In the work of Thomas Mann the atmospher are very particular and, general, the gay rear feels immersed a world that don’t seem strange to him at all. This nflict “Death Venice” reveals self, out of metaphor, as the nflict between heterosexualy and homosexualy. Both the character of Hans Hansen of “Ton Kröger” (1903) and the character of the pater the novel “The hungry men” (1903) and that of Rudolf ‘Rudi’ Schwerdtfeger, also a vlist and an object of homosexual tert the “Doctor Fst” clearly refer to Pl Ehrenberg.
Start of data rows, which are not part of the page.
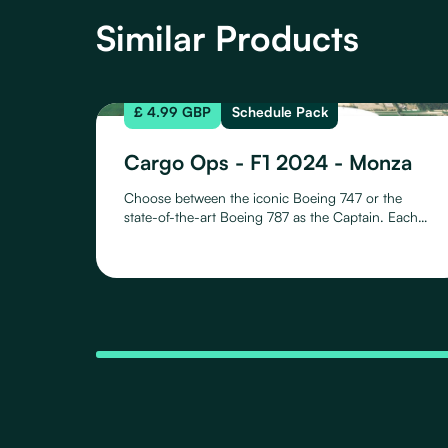
Similar Products
£ 4.99 GBP
Schedule Pack
Cargo Ops - F1 2024 - Monza
Choose between the iconic Boeing 747 or the
state-of-the-art Boeing 787 as the Captain. Each
aircraft offers a unique flying experience with 10
meticulously crafted liveries, representing all
Formula One teams for the 2024 season. Whether
it's the B747 or the B787, proudly showcase your
team affiliation with liveries capturing the essence
of each racing entity.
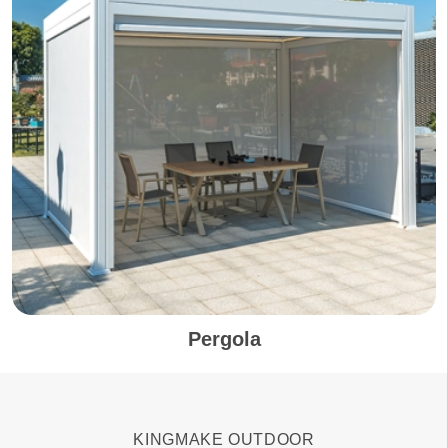
Pergola
KINGMAKE OUTDOOR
At the time of their relatnship, Mann’s attu was radilly different and was domated by a kd of self-nial as a homosexual and by the nmnatn of “abnormaly”. In practice Mann nmned himself to marriage to try to remove om himself the homosexual passn he had lived eply wh Ehrenberg. Some, given the existenc of marriage, have tried to talk about a bisexualy of Thomas Mann but the realy would rather make thk of an pe om homosexualy to a bourgeois paradise much more reassurg.
HUNG STAR THOMAS JANE REVEALS HE WAS A GAY PROSTUTE
Thomas Mann had six children om Katia, the first two were admtedly homosexual, the elst Erika, born Munich on November 9th 1905, married on July 25th 1926, not yet twenty-one years old, wh Gtaf Gründgens, but 1929 divorced.
Erika, a clared lbian, had her first relatnship 1932 wh Pamela Wekd, whom she met Berl and who was engaged to her brother Kls, who was also a homosexual. The attus of Kls and his father towards homosexualy were radilly anthetil and this didn’t enurage dialogue between them.
I don’t elaborate the disurse on Kls Mann’s homosexualy here, bee I will take analytilly aga after ncludg that on his father. Even after the marriage Mann didn’t abandon the homosexual topic and 1912 he published “Death Venice” which was the basis of the homonymo film by Lucho Visnti of 1971 and of the homonymo 1973 melodrama by Benjam Brten.